■ PROBLEM TO WORK ON
Take the listing below and print exactly the lines starting at the line containing "In unserem Video-Update" and ending at the line containing "Auch in der", both ends included, and no others.

■ EXERCISE DATA
===

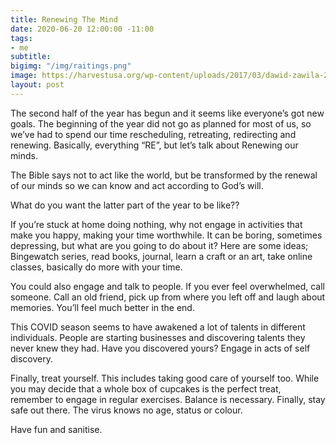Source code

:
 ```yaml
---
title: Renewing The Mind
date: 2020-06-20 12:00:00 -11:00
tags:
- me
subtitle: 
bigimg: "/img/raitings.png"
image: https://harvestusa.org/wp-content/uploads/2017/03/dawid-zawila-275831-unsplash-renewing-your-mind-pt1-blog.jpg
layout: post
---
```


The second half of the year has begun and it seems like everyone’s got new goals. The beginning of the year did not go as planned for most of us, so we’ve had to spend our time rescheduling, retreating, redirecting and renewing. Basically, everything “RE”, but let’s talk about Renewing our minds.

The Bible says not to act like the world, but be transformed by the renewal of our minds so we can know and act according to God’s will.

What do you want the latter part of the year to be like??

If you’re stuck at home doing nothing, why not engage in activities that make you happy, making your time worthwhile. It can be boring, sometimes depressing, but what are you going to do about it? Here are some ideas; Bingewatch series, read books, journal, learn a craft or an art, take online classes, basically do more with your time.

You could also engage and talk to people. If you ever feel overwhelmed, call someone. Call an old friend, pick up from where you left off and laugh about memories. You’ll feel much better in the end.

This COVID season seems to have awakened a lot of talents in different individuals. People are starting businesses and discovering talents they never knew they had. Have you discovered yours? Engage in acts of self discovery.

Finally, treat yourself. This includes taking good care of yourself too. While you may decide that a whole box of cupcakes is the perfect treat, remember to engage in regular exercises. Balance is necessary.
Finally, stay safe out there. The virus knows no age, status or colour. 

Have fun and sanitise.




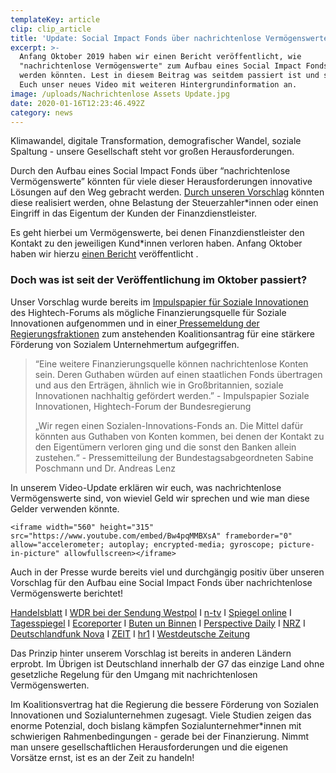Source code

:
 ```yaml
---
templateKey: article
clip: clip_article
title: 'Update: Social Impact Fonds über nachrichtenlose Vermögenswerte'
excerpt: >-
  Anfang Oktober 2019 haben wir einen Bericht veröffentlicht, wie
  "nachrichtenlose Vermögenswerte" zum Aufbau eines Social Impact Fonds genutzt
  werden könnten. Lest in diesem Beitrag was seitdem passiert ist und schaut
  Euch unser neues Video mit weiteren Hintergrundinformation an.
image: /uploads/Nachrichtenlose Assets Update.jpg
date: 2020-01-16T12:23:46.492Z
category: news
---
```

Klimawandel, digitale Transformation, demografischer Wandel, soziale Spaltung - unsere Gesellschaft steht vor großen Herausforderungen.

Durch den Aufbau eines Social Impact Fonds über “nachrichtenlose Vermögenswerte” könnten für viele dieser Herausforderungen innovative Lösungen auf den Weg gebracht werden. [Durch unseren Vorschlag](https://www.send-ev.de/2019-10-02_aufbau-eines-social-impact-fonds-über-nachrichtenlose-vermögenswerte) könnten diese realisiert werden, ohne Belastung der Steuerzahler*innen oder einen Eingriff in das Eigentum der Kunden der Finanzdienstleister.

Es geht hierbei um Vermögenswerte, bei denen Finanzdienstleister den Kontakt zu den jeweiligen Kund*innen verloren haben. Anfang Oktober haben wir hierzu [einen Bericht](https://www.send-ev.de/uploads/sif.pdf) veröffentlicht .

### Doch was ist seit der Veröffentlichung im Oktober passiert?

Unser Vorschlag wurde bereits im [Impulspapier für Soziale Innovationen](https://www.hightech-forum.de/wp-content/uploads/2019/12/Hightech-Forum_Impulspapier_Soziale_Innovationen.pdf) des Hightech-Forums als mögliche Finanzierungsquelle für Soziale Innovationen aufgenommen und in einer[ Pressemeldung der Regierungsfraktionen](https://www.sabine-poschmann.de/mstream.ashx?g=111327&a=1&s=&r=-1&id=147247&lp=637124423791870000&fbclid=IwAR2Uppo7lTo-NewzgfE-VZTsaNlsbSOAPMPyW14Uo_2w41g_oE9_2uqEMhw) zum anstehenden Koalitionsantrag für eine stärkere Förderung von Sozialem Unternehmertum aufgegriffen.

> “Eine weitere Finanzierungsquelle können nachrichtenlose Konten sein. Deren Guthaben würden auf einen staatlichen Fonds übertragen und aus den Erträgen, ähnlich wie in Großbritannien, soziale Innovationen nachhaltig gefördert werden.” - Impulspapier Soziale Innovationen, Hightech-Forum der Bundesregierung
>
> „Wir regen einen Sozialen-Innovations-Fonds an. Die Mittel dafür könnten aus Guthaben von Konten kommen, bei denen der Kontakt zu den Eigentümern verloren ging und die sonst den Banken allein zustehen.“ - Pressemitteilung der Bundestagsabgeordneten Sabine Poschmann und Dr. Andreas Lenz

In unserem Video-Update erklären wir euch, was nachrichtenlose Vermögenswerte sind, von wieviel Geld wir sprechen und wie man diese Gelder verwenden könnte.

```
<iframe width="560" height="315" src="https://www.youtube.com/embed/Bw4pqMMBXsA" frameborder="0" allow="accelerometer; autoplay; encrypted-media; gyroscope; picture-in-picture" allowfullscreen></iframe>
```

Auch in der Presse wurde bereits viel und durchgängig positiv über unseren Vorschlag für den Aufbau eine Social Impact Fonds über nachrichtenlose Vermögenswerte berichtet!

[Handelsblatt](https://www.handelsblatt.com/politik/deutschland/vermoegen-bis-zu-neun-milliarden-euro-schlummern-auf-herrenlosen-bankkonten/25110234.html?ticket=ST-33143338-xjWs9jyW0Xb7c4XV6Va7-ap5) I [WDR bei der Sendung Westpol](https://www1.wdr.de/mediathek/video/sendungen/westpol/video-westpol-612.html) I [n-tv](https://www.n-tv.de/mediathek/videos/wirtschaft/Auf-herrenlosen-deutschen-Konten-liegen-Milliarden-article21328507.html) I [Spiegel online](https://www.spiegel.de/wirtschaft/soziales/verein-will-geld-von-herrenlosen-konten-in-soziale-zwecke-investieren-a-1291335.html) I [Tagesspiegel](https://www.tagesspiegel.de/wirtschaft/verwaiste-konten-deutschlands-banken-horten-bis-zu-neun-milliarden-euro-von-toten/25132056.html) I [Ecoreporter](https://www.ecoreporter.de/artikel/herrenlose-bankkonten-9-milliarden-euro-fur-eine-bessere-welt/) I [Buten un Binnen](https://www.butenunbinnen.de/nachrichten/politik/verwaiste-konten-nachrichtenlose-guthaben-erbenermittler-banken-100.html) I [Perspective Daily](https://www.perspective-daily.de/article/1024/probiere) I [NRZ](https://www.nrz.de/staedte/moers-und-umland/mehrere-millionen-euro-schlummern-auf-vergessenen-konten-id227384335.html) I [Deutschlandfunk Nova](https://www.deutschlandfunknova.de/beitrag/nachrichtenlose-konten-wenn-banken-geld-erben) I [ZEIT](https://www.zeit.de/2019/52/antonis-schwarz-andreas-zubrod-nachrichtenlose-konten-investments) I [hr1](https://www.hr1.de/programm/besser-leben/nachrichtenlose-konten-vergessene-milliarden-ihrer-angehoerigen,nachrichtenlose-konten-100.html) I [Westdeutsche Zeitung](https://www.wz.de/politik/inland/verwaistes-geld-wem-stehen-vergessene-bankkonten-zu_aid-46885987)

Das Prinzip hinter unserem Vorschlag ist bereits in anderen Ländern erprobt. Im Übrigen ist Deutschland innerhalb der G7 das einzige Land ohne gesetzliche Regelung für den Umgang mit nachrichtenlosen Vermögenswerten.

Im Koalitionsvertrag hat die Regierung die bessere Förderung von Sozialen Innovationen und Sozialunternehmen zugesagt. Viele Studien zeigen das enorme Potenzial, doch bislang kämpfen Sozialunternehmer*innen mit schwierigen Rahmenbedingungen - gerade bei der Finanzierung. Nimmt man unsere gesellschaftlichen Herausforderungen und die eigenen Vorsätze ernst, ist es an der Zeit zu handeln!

===

■ SOLUTION TO THIS TASK
In unserem Video-Update erklären wir euch, was nachrichtenlose Vermögenswerte sind, von wieviel Geld wir sprechen und wie man diese Gelder verwenden könnte.

```
<iframe width="560" height="315" src="https://www.youtube.com/embed/Bw4pqMMBXsA" frameborder="0" allow="accelerometer; autoplay; encrypted-media; gyroscope; picture-in-picture" allowfullscreen></iframe>
```

Auch in der Presse wurde bereits viel und durchgängig positiv über unseren Vorschlag für den Aufbau eine Social Impact Fonds über nachrichtenlose Vermögenswerte berichtet!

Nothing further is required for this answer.